/---

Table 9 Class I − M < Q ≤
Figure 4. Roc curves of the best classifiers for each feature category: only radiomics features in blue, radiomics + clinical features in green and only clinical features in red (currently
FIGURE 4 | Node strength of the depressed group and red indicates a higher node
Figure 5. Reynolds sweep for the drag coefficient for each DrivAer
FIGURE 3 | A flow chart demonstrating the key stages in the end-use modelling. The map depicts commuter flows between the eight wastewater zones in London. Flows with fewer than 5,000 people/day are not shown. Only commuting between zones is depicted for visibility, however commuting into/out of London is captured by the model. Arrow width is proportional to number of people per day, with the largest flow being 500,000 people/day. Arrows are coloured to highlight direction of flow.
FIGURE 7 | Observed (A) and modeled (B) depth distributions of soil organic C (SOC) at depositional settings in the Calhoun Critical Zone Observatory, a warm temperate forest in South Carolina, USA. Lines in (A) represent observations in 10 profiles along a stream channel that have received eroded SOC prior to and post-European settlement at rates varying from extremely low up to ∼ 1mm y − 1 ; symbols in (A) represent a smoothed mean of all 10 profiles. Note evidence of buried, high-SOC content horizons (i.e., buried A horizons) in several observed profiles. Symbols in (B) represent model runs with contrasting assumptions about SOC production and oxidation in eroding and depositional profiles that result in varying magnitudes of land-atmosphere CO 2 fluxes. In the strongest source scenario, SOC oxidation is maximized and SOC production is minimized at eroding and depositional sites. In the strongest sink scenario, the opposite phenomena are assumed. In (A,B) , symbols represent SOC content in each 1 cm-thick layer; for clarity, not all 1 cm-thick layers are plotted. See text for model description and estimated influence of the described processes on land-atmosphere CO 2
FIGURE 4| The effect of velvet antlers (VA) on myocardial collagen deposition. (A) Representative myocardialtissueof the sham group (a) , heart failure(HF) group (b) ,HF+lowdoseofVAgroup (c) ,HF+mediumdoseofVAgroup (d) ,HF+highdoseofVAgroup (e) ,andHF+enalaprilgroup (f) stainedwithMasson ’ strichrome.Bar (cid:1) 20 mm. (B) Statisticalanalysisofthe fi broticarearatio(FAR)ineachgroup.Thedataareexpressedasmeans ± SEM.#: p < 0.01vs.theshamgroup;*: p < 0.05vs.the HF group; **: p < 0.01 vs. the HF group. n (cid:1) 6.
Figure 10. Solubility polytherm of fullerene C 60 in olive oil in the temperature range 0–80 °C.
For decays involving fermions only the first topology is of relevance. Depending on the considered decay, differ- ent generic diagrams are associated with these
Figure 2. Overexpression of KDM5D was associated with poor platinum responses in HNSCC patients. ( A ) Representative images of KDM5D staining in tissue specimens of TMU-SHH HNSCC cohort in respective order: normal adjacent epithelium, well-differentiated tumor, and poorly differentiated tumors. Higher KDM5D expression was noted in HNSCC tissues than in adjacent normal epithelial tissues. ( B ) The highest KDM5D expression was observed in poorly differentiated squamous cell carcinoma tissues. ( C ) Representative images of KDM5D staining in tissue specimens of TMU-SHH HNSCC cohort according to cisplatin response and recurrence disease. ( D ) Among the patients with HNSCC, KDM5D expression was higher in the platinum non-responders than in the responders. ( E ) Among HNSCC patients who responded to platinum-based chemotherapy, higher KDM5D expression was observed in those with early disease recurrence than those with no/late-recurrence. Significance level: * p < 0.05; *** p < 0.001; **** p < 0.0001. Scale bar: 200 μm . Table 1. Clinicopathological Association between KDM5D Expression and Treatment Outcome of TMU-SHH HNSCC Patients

\---

## TASK DESCRIPTION
Each entry above is to be written out exactly.

## ANSWER SPACE
Table 9 Class I − M < Q ≤
Figure 4. Roc curves of the best classifiers for each feature category: only radiomics features in blue, radiomics + clinical features in green and only clinical features in red (currently
FIGURE 4 | Node strength of the depressed group and red indicates a higher node
Figure 5. Reynolds sweep for the drag coefficient for each DrivAer
FIGURE 3 | A flow chart demonstrating the key stages in the end-use modelling. The map depicts commuter flows between the eight wastewater zones in London. Flows with fewer than 5,000 people/day are not shown. Only commuting between zones is depicted for visibility, however commuting into/out of London is captured by the model. Arrow width is proportional to number of people per day, with the largest flow being 500,000 people/day. Arrows are coloured to highlight direction of flow.
FIGURE 7 | Observed (A) and modeled (B) depth distributions of soil organic C (SOC) at depositional settings in the Calhoun Critical Zone Observatory, a warm temperate forest in South Carolina, USA. Lines in (A) represent observations in 10 profiles along a stream channel that have received eroded SOC prior to and post-European settlement at rates varying from extremely low up to ∼ 1mm y − 1 ; symbols in (A) represent a smoothed mean of all 10 profiles. Note evidence of buried, high-SOC content horizons (i.e., buried A horizons) in several observed profiles. Symbols in (B) represent model runs with contrasting assumptions about SOC production and oxidation in eroding and depositional profiles that result in varying magnitudes of land-atmosphere CO 2 fluxes. In the strongest source scenario, SOC oxidation is maximized and SOC production is minimized at eroding and depositional sites. In the strongest sink scenario, the opposite phenomena are assumed. In (A,B) , symbols represent SOC content in each 1 cm-thick layer; for clarity, not all 1 cm-thick layers are plotted. See text for model description and estimated influence of the described processes on land-atmosphere CO 2
FIGURE 4| The effect of velvet antlers (VA) on myocardial collagen deposition. (A) Representative myocardialtissueof the sham group (a) , heart failure(HF) group (b) ,HF+lowdoseofVAgroup (c) ,HF+mediumdoseofVAgroup (d) ,HF+highdoseofVAgroup (e) ,andHF+enalaprilgroup (f) stainedwithMasson ’ strichrome.Bar (cid:1) 20 mm. (B) Statisticalanalysisofthe fi broticarearatio(FAR)ineachgroup.Thedataareexpressedasmeans ± SEM.#: p < 0.01vs.theshamgroup;*: p < 0.05vs.the HF group; **: p < 0.01 vs. the HF group. n (cid:1) 6.
Figure 10. Solubility polytherm of fullerene C 60 in olive oil in the temperature range 0–80 °C.
For decays involving fermions only the first topology is of relevance. Depending on the considered decay, differ- ent generic diagrams are associated with these
Figure 2. Overexpression of KDM5D was associated with poor platinum responses in HNSCC patients. ( A ) Representative images of KDM5D staining in tissue specimens of TMU-SHH HNSCC cohort in respective order: normal adjacent epithelium, well-differentiated tumor, and poorly differentiated tumors. Higher KDM5D expression was noted in HNSCC tissues than in adjacent normal epithelial tissues. ( B ) The highest KDM5D expression was observed in poorly differentiated squamous cell carcinoma tissues. ( C ) Representative images of KDM5D staining in tissue specimens of TMU-SHH HNSCC cohort according to cisplatin response and recurrence disease. ( D ) Among the patients with HNSCC, KDM5D expression was higher in the platinum non-responders than in the responders. ( E ) Among HNSCC patients who responded to platinum-based chemotherapy, higher KDM5D expression was observed in those with early disease recurrence than those with no/late-recurrence. Significance level: * p < 0.05; *** p < 0.001; **** p < 0.0001. Scale bar: 200 μm . Table 1. Clinicopathological Association between KDM5D Expression and Treatment Outcome of TMU-SHH HNSCC Patients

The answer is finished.